═════ Data for this exercise ═════

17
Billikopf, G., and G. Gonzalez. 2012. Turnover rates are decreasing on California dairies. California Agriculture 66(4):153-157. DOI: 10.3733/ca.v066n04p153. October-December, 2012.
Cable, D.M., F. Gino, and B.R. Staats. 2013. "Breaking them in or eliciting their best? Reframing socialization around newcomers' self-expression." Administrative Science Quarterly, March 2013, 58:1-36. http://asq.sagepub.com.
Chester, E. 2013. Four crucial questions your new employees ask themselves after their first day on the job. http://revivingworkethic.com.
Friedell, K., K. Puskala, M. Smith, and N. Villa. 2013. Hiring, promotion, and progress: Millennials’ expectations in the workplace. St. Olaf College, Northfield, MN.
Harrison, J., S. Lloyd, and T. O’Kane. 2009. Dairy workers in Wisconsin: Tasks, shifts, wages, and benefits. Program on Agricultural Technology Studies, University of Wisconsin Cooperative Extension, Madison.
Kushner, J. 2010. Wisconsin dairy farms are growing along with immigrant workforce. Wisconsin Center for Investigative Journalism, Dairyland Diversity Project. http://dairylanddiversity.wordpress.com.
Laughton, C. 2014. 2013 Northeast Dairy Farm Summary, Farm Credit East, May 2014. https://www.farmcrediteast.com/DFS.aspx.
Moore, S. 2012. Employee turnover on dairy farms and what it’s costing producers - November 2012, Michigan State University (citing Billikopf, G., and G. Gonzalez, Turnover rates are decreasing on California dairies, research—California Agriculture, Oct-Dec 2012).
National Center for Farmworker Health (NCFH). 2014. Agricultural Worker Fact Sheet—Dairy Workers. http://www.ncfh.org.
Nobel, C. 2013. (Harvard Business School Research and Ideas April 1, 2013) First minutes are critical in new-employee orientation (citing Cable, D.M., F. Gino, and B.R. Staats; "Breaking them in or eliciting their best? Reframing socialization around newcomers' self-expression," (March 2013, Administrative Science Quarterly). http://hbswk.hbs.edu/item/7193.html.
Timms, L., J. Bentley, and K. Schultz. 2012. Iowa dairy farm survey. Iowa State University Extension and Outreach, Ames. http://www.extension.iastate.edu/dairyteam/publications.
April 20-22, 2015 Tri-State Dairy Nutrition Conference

═════

# What you will do
Without omitting any record, transcribe the data exactly.

# The completed task
17
Billikopf, G., and G. Gonzalez. 2012. Turnover rates are decreasing on California dairies. California Agriculture 66(4):153-157. DOI: 10.3733/ca.v066n04p153. October-December, 2012.
Cable, D.M., F. Gino, and B.R. Staats. 2013. "Breaking them in or eliciting their best? Reframing socialization around newcomers' self-expression." Administrative Science Quarterly, March 2013, 58:1-36. http://asq.sagepub.com.
Chester, E. 2013. Four crucial questions your new employees ask themselves after their first day on the job. http://revivingworkethic.com.
Friedell, K., K. Puskala, M. Smith, and N. Villa. 2013. Hiring, promotion, and progress: Millennials’ expectations in the workplace. St. Olaf College, Northfield, MN.
Harrison, J., S. Lloyd, and T. O’Kane. 2009. Dairy workers in Wisconsin: Tasks, shifts, wages, and benefits. Program on Agricultural Technology Studies, University of Wisconsin Cooperative Extension, Madison.
Kushner, J. 2010. Wisconsin dairy farms are growing along with immigrant workforce. Wisconsin Center for Investigative Journalism, Dairyland Diversity Project. http://dairylanddiversity.wordpress.com.
Laughton, C. 2014. 2013 Northeast Dairy Farm Summary, Farm Credit East, May 2014. https://www.farmcrediteast.com/DFS.aspx.
Moore, S. 2012. Employee turnover on dairy farms and what it’s costing producers - November 2012, Michigan State University (citing Billikopf, G., and G. Gonzalez, Turnover rates are decreasing on California dairies, research—California Agriculture, Oct-Dec 2012).
National Center for Farmworker Health (NCFH). 2014. Agricultural Worker Fact Sheet—Dairy Workers. http://www.ncfh.org.
Nobel, C. 2013. (Harvard Business School Research and Ideas April 1, 2013) First minutes are critical in new-employee orientation (citing Cable, D.M., F. Gino, and B.R. Staats; "Breaking them in or eliciting their best? Reframing socialization around newcomers' self-expression," (March 2013, Administrative Science Quarterly). http://hbswk.hbs.edu/item/7193.html.
Timms, L., J. Bentley, and K. Schultz. 2012. Iowa dairy farm survey. Iowa State University Extension and Outreach, Ames. http://www.extension.iastate.edu/dairyteam/publications.
April 20-22, 2015 Tri-State Dairy Nutrition Conference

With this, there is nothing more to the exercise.